Série de consignes:
1. Recopiez le passage de l'arrêt qui va de « 1. Monsieur Serge » à « Beulet à Genève. », ces deux segments compris.
2. Énumérez tous les descripteurs que mentionne l'arrêt.
3. Rédigez la suite de l'arrêt sur la vente d'un appartement de la rue du Beulet, en commençant après sa dernière phrase.

Extrait fourni:
══════════════════════════════
ATA/826/2001 du 11.12.2001 ( TPE ) , ADMIS

Descripteurs : AMENAGEMENT DU TERRITOIRE; AUTORISATION DE VENDRE; VENTE; BESOIN PREPONDERANT DE LA POPULATION; PENURIE; TPE
Normes : LDTR.39 al.3; LDTR.39 al.4
Résumé : Rappel de la jurisprudence du TA (ATA U. du 26 juin 2001) quant au but de la LDTR s'agissant de la vente d'un appartement entrant dans une catégorie de logements où sévit la pénurie. Pesée entre les intérêts privés du versement et l'intérêt public à maintenir le parc locatif genevois. En l'espèce, l'intérêt privé du versement à ce que son plan de désendettement soit réalisé a été admis.

 

 

 

 

 

 

 

 

 

du 11 décembre 2001

 

 

 

dans la cause

 

 

Monsieur Serge L.

représenté par Me Alain Maunoir, avocat

 

 

 

contre

 

COMMISSION CANTONALE DE RECOURS EN MATIERE DE CONSTRUCTIONS

 

et

 

DEPARTEMENT DE L'AMENAGEMENT, DE L'EQUIPEMENT ET DU LOGEMENT

 

et

 

ASLOCA ASSOCIATION GENEVOISE DE DEFENSE DES LOCATAIRES

représentée par Me Carlo Sommaruga, avocat



EN FAIT

 

1. Monsieur Serge L., domicilié à Genève, est propriétaire de six appartements, dont l'un destiné à son propre usage, dans l'immeuble situé 8, rue du Beulet à Genève.

 

2. Le 12 août 2000, M. L. a sollicité du département de l'aménagement, de l'équipement et du logement (ci-après : le département), par l'intermédiaire de son notaire, Me Denis Keller, l'autorisation de vendre à Madame Barbara B. les droits de copropriété, pour 83 millièmes, de l'appartement n° 7.05 sis au 5ème étage de l'immeuble en question, au prix de CHF 355'000.-. Il fallait ajouter à ce prix la commission de courtage et une participation aux frais de liquidation de la S.I. "Le Beulet B" (ci-après la S.I.) en liquidation, soit CHF 45'000.-.

 

S'agissant précisément de cette S.I., M. L. avait acquis un certain nombre d'actions en 1984 et, dans le cadre général du désendettement de l'intéressé, le département avait autorisé par le passé la vente de l'appartement n° 6.01, qui était libre.

 

3. Par arrêté du 3 octobre 2000, le département a accordé l'autorisation sollicitée au motif que le processus de vente des appartements de l'immeuble en cause était déjà largement entamé. De plus, le requérant était dans l'obligation de vendre le logement en question pour honorer ses engagements vis-à-vis du créancier-gagiste et pour assumer les frais de liquidation de la S.I.
══════════════════════════════
Données étudiées:
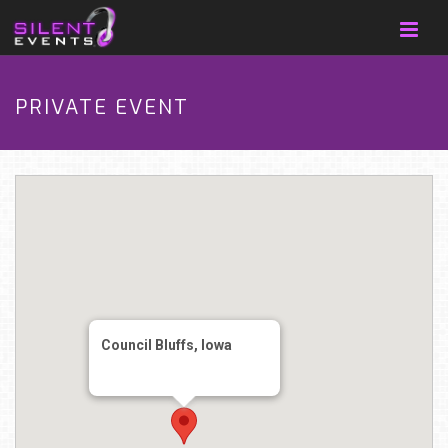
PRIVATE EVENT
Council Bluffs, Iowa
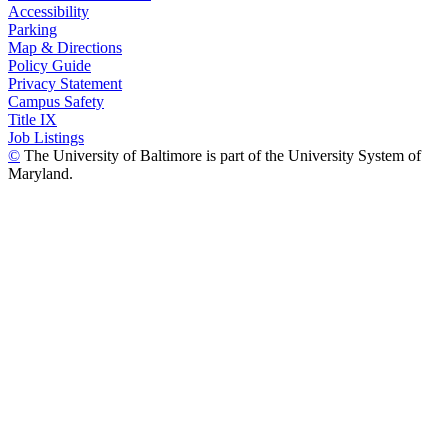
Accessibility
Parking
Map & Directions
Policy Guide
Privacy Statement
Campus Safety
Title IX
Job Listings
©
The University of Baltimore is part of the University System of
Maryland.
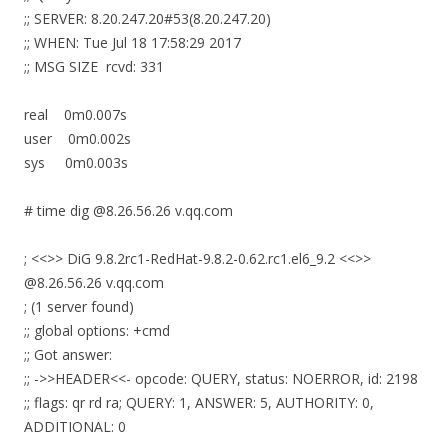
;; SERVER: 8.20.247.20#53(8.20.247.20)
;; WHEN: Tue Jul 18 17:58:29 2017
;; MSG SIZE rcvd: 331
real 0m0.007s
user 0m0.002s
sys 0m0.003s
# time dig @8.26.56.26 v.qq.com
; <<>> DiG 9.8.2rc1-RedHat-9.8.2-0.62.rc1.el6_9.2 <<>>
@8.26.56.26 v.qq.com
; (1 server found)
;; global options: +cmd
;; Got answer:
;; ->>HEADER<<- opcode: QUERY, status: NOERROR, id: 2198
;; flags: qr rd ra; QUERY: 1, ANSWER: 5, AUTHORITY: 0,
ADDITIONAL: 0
══════════════════════════════
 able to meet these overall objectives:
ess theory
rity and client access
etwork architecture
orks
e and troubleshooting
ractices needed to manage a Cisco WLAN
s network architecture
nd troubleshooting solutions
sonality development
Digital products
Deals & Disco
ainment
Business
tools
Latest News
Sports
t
══════════════════════════════
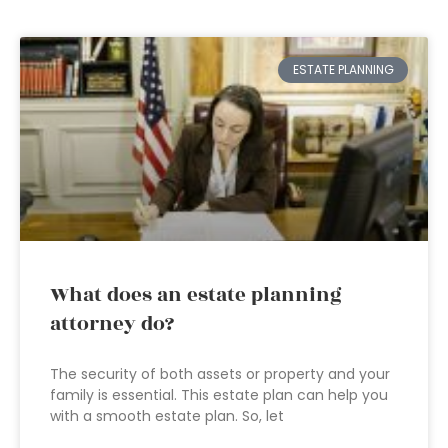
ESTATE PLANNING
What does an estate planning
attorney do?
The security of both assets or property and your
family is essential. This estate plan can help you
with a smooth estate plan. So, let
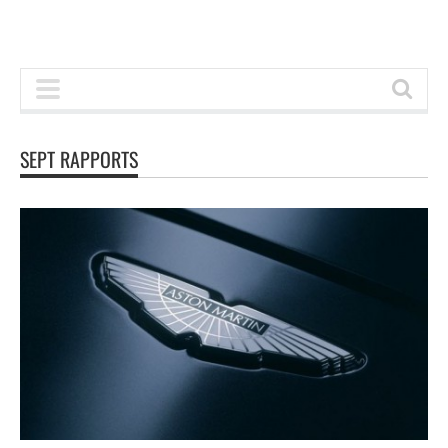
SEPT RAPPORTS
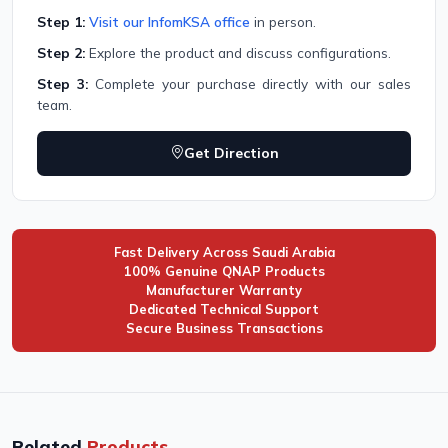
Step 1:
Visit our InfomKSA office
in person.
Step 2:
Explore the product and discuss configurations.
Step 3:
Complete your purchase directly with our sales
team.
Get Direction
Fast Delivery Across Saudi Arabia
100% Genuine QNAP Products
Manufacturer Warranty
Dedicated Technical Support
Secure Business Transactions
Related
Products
══════════════════════════════
Liste des réponses:
1.
1. Monsieur Serge L., domicilié à Genève, est propriétaire de six appartements, dont l'un destiné à son propre usage, dans l'immeuble situé 8, rue du Beulet à Genève.

2. AMENAGEMENT DU TERRITOIRE; AUTORISATION DE VENDRE; VENTE; BESOIN PREPONDERANT DE LA POPULATION; PENURIE; TPE

3.
 

4. Le 6 novembre 2000, l'association genevoise de défense des locataires (ci-après : l'Asloca) a recouru auprès de la commission de recours en matière de construction d'un recours (ci-après : la commission).

 

Aucune des conditions de vente prévues à l'article 39 alinéa 4 de la loi sur les démolitions, transformations et rénovations de maisons d'habitation du 25 janvier 1996 (LDTR - L 5 20) n'était remplie et M. L. n'avait pas démontré qu'il était dans une situation financière obérée. Le prix d'achat du logement et les prêts hypothécaire conclus sur le bâtiment n'étaient pas connus. Or seuls ces renseignements auraient permis d'établir si le bâtiment avait été acquis à titre spéculatif ou non. Seuls deux appartements sur dix avaient fait l'objet de ventes, autorisées par le département en violation de la LDTR.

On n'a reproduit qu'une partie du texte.